_課題の指示_
ドラマ『驪妃』のあらすじを、最後の文に続けて書き進めてください。

驪歌は兄弟子から陸遠が今夜、渡し場にやって来ると聞くと、彼を暗殺するため独りで向かいました。
渡し場では彭城王が隠れて様子を伺っていました。彭城王は陸遠の悪事を追っていて陸遠の武器横流しの証拠をつかもうとしていたのです。
陸遠が現れて何かをしています。彭城王が出ていこうか考えていると、驪歌が飛び出てきて陸遠に斬りかかりました。でも陸遠は強く仲間もいます。驪歌は負傷して逃走。でも力尽きて道に倒れてしまいます。
そこに竟陵王がやって来ました。竟陵王は驪歌を隠すと刺客を追っている陸遠をうまくやり過ごしました。陸遠が去った後、竟陵王は負傷している驪歌を医師に見せようと言いますが、驪歌は帰ると言います。
一方、沈家では「驪歌が一晩中戻らない」と大騒ぎになっていました。
注目点:なぜ沈楽清は戻ってきた姉を歓迎できないのか?
沈楽清は沈家の養女という不安定な立場です。今までは嘉寧が不在だったからこそ「沈家の娘」としての愛情と地位を独占できていました。でも本物の娘(と信じられている驪歌)が戻ってきたので両親の関心がすべて驪歌に移り、自分の存在価値が脅かされると恐怖を感じています。
特に、本来自分が継ぐはずだった長女としての特権や将来の縁談への影響を不安に思い強い嫉妬心を抱くようになりました。
驪妃 4話 沈家の姉妹
翌日。彭城王は朝議の場で陸遠を武器横領の罪で追求しました。もちろん陸遠は否定します。ところが彭城王にとって予想外だったのは証人として証言するはずだった裴如海が何かのトリックによって喋れなくなっていたことです。それを見た陸遠は自分をハメる罠だと言いのがれします。彭城王の追求は不発になってしまいました。
安北将軍・沈廷章(しんていしょう)が魏に勝利したと報告が入ります。彭城王は喜び、竟陵王に祝賀会の準備をさせました。陸遠から兵器庫の権利を奪い沈廷章に与えることにしました。
その後、彭城王が街に出かけると驪歌を見かけました。昨夜見かけた女だと思い様子をみていましたがますます驪歌に興味を持ってしまいます。
家に戻った沈廷章は驪歌と会いました。でも驪歌は「沈将軍」と呼びよそよそしい態度でした。でも沈廷章と沈夫人は怒るどころか長い間娘を一人にして親の勤めを果たしていなかったと自分たちを責めるのでした。

_表示情報_
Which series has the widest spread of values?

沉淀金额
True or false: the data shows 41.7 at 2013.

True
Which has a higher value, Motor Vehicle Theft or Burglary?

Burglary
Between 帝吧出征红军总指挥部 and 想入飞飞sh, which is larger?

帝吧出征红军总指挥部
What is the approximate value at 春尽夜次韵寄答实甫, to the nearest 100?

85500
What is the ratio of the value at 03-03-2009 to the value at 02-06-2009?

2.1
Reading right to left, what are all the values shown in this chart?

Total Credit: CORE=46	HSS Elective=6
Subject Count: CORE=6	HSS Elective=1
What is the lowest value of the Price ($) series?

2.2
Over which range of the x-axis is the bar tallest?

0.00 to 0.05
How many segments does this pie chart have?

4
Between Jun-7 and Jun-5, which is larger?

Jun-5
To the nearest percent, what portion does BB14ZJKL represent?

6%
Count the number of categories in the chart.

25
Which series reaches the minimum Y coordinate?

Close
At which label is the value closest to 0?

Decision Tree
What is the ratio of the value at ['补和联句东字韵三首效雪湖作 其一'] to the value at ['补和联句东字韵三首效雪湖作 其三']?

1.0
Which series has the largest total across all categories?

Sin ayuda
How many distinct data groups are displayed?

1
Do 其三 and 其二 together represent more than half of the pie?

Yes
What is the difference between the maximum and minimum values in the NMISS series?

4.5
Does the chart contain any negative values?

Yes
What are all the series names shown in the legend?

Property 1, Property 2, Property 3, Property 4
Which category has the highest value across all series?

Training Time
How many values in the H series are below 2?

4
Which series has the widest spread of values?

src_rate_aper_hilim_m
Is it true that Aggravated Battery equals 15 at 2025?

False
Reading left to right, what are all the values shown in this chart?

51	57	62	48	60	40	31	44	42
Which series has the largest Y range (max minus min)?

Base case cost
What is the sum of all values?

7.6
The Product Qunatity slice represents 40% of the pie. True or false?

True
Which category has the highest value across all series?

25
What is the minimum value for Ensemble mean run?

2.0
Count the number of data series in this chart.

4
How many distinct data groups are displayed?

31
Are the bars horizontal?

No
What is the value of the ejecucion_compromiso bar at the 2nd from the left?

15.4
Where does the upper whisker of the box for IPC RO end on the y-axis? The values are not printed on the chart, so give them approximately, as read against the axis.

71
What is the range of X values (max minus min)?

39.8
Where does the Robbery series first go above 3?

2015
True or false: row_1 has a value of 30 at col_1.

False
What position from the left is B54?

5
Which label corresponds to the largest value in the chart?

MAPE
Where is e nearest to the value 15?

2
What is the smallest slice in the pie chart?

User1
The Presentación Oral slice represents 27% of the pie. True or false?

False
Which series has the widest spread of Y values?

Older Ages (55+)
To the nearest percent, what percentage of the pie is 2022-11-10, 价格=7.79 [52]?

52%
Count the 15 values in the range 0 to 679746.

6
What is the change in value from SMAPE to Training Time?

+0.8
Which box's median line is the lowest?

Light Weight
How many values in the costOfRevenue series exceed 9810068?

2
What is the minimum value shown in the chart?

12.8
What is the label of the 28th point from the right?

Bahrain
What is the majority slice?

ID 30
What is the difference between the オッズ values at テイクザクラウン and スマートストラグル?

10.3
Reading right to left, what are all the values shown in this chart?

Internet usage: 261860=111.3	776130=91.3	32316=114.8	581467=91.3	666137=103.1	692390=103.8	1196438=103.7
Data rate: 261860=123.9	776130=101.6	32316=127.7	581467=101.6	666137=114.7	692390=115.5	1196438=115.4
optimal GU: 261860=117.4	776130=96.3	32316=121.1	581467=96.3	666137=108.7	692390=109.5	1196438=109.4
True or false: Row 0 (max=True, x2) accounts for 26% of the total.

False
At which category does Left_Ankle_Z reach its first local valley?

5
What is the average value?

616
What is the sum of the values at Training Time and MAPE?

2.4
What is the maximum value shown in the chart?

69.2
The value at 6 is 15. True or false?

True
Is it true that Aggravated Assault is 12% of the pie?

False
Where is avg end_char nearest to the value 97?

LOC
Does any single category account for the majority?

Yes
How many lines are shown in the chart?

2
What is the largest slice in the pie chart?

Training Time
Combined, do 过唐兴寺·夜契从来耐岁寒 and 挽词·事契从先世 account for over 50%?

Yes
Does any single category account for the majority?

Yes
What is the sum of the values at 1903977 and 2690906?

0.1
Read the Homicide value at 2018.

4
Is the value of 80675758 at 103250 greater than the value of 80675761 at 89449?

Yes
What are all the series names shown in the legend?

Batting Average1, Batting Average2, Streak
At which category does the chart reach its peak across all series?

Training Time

_解答_
竟陵王は沈廷章の家を訪問しました。すると家にいた驪歌を見ておどろきました。昨日助けた刺客が沈将軍の娘だったからです。
沈家では驪歌が沈楽清(しんらくせい)から曲を教えられました。ところが竟陵王が言うにはその曲は西域に伝わる幽霊の曲で精神を狂わせるというのです。それを聞いた驪歌は怒って楽清の悪事をバラしてしまいます。
さらに竟陵王は驪歌が戻らなかった夜は自分のところにいたとウソをついてかばったのでした。
驪妃 5話 縁談の相手
沈夫人が病気になり、心配した皇帝は沈家の娘を彭城王に嫁がせることにしました。格式の低い沈家を守るための皇帝なりの配慮でした。
沈廷章は彭城王にに説得されて娘を側室として嫁がせることを認めました。
ところが、それを知った謝顥(しゃ・こう)は彭城王の正室・謝韞之(しゃうんし)の兄・謝顥(しゃ・こう)は反対。
名族が庶族を娶るのは礼法に反すると孫太妃に訴えました。でも謝韞之は沈家の格式では驚異にならないから心配ないといいます。
沈夫人はせっかく娘を取り戻したのに嫁がせるのは反対だといいます。すると、彭城王に嫁ぎたいと考えている沈楽清(しんらくせい)は「姉に代わって自分が嫁ぐ」と父に言うのでした。沈廷章は一理あると考え、驪歌をしばらく建康から外に出すことにしました。
そして楽清はおじの郭復(かくふく)に驪歌を始末するように頼みます。驪歌の一行が市外に来ると刺客に襲われました。驪歌は逃げる途中で彭城王と出会、二人は河に逃げて追手を振り切ったのでした。
驪妃(りひ)歴史の解説
南朝・宋(劉宋)の建康と五兵尚書の権限
驪妃の舞台になっている南朝の「宋」は、史実では劉裕が建国した国です。都の建康(現在の南京)は当時は江南文化の中心地として栄えていました。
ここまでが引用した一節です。